After posting a 30% decline to operating income in the fiscal year ended March 31, Toyota is forecasting a further 20% decline in the current fiscal year.
Operating income for the year ended March 31 decreased from 2.8539 trillion yen to 1.9943 trillion yen, while income before income taxes was 2.1938 trillion yen. Net income decreased from 2.3126 trillion yen to 1.8311 trillion yen.
Toyota’s results are being impacted by the strong yen and increased costs to sales in key markets, particularly the US, where industry demand has hit a plateau and OEM incentives have risen. In 2015, the exchange rate averaged around 120 yen to the dollar. In the fiscal year just ended, the average was 108 and Toyota expects the dollar to trade at about 105 yen on average this fiscal year.
Consolidated vehicle sales in the fiscal year ended March 31 totalled 8,970,860 units, an increase of 289,532 units compared to the previous fiscal year.
For the fiscal year ending March 31, 2018, Toyota estimates that consolidated vehicles sales will be 8.9m units – slightly down on the previous year.
Commenting on the operating income result, Toyota executive vice president Osamu Nagata said: “Excluding the overall impact of foreign exchange rates and swap valuation gains and losses, operating income improved by 120 billion yen year on year, as a result of profit improvement activities throughout the year.”
In Japan, vehicle sales in the year ended March 31 totalled 2,273,962 units, an increase of 214,869 units.
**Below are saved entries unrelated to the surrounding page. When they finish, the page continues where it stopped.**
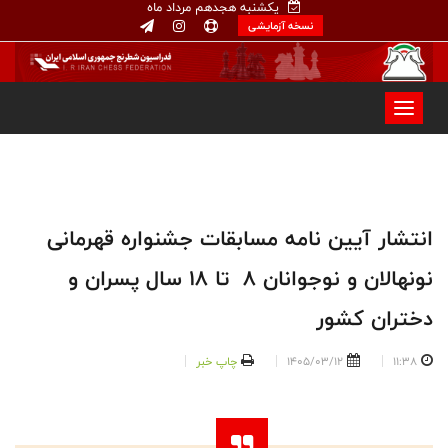
یکشنبه هجدهم مرداد ماه
نسخه آزمایشی
انتشار آیین ‌نامه مسابقات جشنواره قهرمانی
نونهالان و نوجوانان ۸ تا ۱۸ سال پسران و
دختران کشور
11:38
1405/03/12
چاپ خبر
Operating income, excluding the impact of valuation gains/losses from interest rate swaps, decreased by 470.7 billion yen to 1.206 trillion yen.
In North America, vehicle sales totalled 2,837,334 units, a decrease of 1,895 units. Operating income, excluding the impact of valuation gains/losses from interest rate swaps, decreased by 174.7 billion yen to 330.9 billion yen.
In Europe, vehicle sales totalled 924,560 units, an increase of 80,148 units. Operating income, excluding the impact of valuation gains/losses from interest rate swaps, decreased by 87.6 billion yen to a loss of 11.8 billion yen.
In Asia, vehicle sales totalled 1,587,822 units, an increase of 242,986 units. Operating income, excluding the impact of valuation gains/losses from interest rate swaps, decreased by 30.5 billion yen to 424.4 billion yen.
Toyota forecasts consolidated net revenue of 27.5 trillion yen in the fiscal year ended March 31, 2018, operating income of 1.6 trillion yen and net income of 1.5 trillion yen, based on an exchange rate of 105 yen to the U.S. dollar and 115 yen to the euro.
In a prepared statement issued with the latest financial results, Toyota President Akio Toyoda highlighted strategic shifts at the company, including its latest engineering strategy.
“When it comes to making ever-better cars, our challenge of making cars in a completely new way by introducing TNGA (Toyota New Global Architecture) has manifested in the new Prius PHV and the C-HR new compact SUV, meaning we are now able to deliver TNGA-based vehicles to our customers.
“I realise now that, through TNGA, our efforts to make ever-better cars have started to take root as an unshakable axis that penetrates our technological development, production engineering and production sites,” he said.
He maintains that Toyota is finally shaking off its ‘boring cars’ reputation.
“Until now, there were times when Toyota’s cars were called ‘boring’ or were said to be lacking in character. But I now feel that, in terms of driving and design, our customers have begun to favourably evaluate our cars.”
However, he acknowledged that the company can become more efficient.
“On the other hand, when it comes to making ever-better cars in a smart way, it is becoming apparent that there is still room for improvement,” he said.
“For example, might it not be the case that an over-enthusiastic desire to make ever-better cars is putting priority on improving our competitiveness in terms of performance and quality, while leaving issues of cost and lead time for later?
“Or, is the way we work capable of thoroughly implementing the basic principle of “appropriate sales price minus appropriate profit equals ideal cost”?
“In other words, I feel a strong sense of crisis about whether or not we are actually executing car-making from the perspective of the customer in all Toyota workplaces – from development, production, procurement and sales, all the way to administrative divisions.”